1. Field
The present application relates generally to the distribution of data over a data network, and more particularly, to methods and apparatus for dynamic packet reordering.
2. Background
Data networks, such as wireless communication networks, have to trade off between services customized for a single terminal and services provided to a large number of terminals. For example, the distribution of multimedia content to a large number of resource limited portable devices (subscribers) is a complicated problem. Therefore, it is very important for network administrators, content retailers, and service providers to have a way to distribute content and/or other network services in a fast and efficient manner for presentation on networked devices.
In current content delivery/media distribution systems, real time and non real time services are packed into a transmission frame and delivered to devices on a network. For example, a communication network may utilize Orthogonal Frequency Division Multiplexing (OFDM) to provide communications between a network server and one or more mobile devices. This technology provides a transmission frame having data slots that are packed with services to be delivered over a distribution network.
Typically, data representing one or more services is rate adjusted and processed using one or more error correction techniques. For example, the data may be turbo encoded, bit interleaved, and then divided to slots that are bit scrambled. Additionally, constellation mapping and symbol interleaving may be performed. Finally, the data may be mapped into interlaces to form an OFDM symbol.
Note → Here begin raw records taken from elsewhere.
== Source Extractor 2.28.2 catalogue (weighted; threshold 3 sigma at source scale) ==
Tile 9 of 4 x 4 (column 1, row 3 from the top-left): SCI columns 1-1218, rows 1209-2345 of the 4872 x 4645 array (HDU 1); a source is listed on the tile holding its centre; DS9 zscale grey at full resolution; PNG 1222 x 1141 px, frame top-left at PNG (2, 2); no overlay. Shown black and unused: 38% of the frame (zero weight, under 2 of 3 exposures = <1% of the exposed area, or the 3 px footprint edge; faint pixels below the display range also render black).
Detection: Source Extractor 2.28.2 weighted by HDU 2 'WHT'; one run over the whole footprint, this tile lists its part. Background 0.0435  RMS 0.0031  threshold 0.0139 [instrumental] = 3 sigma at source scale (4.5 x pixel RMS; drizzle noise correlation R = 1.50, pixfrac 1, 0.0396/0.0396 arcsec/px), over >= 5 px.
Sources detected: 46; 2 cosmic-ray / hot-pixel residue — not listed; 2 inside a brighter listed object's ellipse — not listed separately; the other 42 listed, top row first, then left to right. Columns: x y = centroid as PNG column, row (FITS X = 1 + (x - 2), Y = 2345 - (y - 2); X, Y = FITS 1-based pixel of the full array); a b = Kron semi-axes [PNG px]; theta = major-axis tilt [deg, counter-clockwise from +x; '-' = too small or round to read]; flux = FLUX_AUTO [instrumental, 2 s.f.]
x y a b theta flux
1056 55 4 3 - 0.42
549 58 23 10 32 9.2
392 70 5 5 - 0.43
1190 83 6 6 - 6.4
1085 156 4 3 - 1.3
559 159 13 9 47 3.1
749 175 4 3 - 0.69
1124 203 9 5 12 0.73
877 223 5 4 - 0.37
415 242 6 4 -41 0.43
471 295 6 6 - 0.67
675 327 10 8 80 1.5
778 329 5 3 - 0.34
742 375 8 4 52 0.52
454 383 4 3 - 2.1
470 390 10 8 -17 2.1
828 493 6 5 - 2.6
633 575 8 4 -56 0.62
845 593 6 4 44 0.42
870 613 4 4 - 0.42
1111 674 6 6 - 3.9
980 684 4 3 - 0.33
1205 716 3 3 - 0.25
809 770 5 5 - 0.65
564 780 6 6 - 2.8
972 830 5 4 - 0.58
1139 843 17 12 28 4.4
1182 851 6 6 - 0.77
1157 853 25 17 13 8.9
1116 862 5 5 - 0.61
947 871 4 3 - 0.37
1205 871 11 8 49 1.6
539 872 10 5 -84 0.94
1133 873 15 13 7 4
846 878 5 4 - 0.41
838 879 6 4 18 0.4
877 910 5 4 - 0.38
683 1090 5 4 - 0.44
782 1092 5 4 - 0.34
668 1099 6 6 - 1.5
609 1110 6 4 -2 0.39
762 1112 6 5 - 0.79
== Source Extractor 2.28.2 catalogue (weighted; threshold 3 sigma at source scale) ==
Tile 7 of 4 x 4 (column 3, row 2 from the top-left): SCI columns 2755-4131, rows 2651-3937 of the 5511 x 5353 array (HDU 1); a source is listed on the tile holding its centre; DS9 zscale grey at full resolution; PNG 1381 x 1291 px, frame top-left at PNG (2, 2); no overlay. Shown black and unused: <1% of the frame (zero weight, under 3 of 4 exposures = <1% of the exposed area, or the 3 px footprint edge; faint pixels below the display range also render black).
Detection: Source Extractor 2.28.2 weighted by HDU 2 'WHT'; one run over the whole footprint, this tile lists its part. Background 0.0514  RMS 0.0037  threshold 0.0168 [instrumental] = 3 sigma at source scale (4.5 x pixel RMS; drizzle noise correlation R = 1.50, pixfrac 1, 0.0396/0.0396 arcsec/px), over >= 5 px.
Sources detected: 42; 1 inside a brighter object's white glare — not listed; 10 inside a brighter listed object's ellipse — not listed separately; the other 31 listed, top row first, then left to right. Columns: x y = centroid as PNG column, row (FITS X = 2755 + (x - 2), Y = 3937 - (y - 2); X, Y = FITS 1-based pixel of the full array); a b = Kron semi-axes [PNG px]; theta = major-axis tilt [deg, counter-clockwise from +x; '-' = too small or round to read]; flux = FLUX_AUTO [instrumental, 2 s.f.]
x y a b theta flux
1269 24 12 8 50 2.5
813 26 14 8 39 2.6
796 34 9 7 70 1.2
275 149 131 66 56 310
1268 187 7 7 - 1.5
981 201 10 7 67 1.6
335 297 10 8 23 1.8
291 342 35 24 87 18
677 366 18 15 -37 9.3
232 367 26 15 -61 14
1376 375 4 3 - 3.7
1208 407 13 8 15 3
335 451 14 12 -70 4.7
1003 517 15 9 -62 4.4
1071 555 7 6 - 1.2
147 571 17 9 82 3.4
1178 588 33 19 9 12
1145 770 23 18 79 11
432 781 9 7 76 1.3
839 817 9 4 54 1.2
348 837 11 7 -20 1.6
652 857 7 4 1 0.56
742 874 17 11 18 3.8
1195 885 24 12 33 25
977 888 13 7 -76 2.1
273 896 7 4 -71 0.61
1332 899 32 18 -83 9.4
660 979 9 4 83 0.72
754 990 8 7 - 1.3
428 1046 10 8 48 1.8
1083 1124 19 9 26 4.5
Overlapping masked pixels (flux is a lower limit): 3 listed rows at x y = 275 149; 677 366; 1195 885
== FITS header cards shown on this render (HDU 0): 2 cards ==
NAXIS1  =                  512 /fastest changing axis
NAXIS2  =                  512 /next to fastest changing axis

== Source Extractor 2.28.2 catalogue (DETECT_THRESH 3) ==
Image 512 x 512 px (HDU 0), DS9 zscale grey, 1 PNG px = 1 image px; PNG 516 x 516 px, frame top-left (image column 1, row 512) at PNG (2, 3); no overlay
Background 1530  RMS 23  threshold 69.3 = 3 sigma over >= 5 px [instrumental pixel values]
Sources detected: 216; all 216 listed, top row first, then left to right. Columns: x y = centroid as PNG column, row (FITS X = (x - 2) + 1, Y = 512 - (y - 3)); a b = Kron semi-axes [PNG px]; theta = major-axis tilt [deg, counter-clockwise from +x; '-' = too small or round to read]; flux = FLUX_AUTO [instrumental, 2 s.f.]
At a receiving device, the above processes need to be reversed in order to obtain data packets that can be decoded to recover the transmitted services. Unfortunately, conventional systems may reverse the above processes in a step by step manner utilizing intermediate memories. This not only increases the size and cost of the receiving logic, but introduces processing latencies. For example, if all of the above processes are reversed step by step, intermediate memories will be needed between steps and significant processing latencies will occur.
Therefore what is needed is a system to process data in a received transmission frame so that the processes used to encode the data can be reversed, while the amount of intermediate memories are reduced or eliminated thereby minimizing processing latencies.